An award-winning writer even before publishing a book, Amy Leach has a fresh, vital approach to nonfiction in general and to the natural world in particular. Her debut collection of essays, Things That Are (Milkweed, $15), immediately evokes Annie Dillard’s Pilgrim at Tinker Creek in its wide-eyed ebullience and genre-pushing meditations on flora and fauna. Rife with humor, and treating scientific fact with a playful spirit, Leach infuses her poetic prose with a whimsical effervescence that lends buoyancy to her thoughts and conjectures. Leach’s essays range among pea plants and panda bears, sea cucumbers and lilies, to consider the expanses of the cosmos. You’ll find yourself snorting with delight, reaching for the dictionary, and seeing the wild world anew.
Like the diversity it celebrates, Eric Dinerstein’s tour of The Kingdom of Rarities (Island Press, $24.99) is many wonderful things at once. Dinerstein, World Wildlife Fund chief scientist, visited regions “where rarity is common,” traveling from Michigan and the Andes to the Himalayas and Hawaii as part of the organization’s efforts to nurture vulnerable wildlife; together these reports have the trajectory of a spiritual quest as Dinerstein realizes that “the global conservation crisis is ultimately a spiritual crisis in disguise.” This account is also a double adventure story, following scientists’ harrowing treks into mountains and rainforests as well as the struggles of the plants and animals themselves to survive climate change, industry, poachers, introduced species, and other threats. Approaching these sites as a rigorous scientist but also as someone who simply revels in the looks, sounds, smells, and colors of nature, Dinerstein vividly describes species you’ve likely never encountered—the kouprey, the golden langur, the silversword—and he makes you want to. Whether rare because of dwindling populations or because their range is naturally narrow, these creatures contribute much to the “gross national happiness,” as Bhutan puts it, of the world at large.

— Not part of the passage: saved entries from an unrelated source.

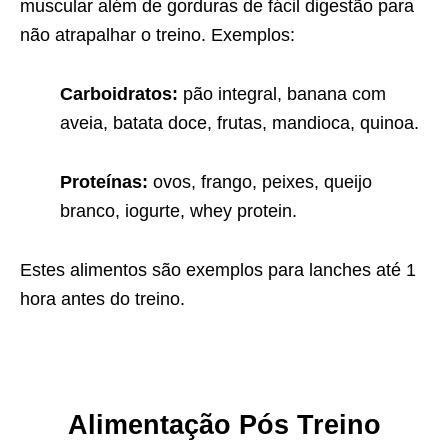
muscular além de gorduras de fácil digestão para
não atrapalhar o treino. Exemplos:
Carboidratos:
pão integral, banana com
aveia, batata doce, frutas, mandioca, quinoa.
Proteínas:
ovos, frango, peixes, queijo
branco, iogurte, whey protein.
Estes alimentos são exemplos para lanches até 1
hora antes do treino.
Alimentação Pós Treino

Along with many other biological imperatives, The Homing Instinct (Houghton Mifflin Harcourt, $27) shapes the lives of nearly all animals. Noted biologist and author Bernd Heinrich looks at a range of birds, insects, and mammals, considering what home—as both noun and verb—means to each. “We have learned much,” he reports, and vividly describes how butterflies align their inner compass with the earth’s magnetic field—a field some birds can probably see—while night-flyers navigate by the North Star and seabirds map a kind of landscape in what to us is a watery monotony. Still, for all the observations of bees’ and cranes’ dances and the prodigious distances migratory species travel to return at the same time to the same pinpoint of ground every year, these glimpses have “left us with the mysterious, magical, and miraculous.” Heinrich preserves the magic even as he illuminates the experiments scientists have devised for investigating how living creatures, including Homo sapiens, find and make homes. In one of the greatest of these we “went to the moon but saw the Earth instead.”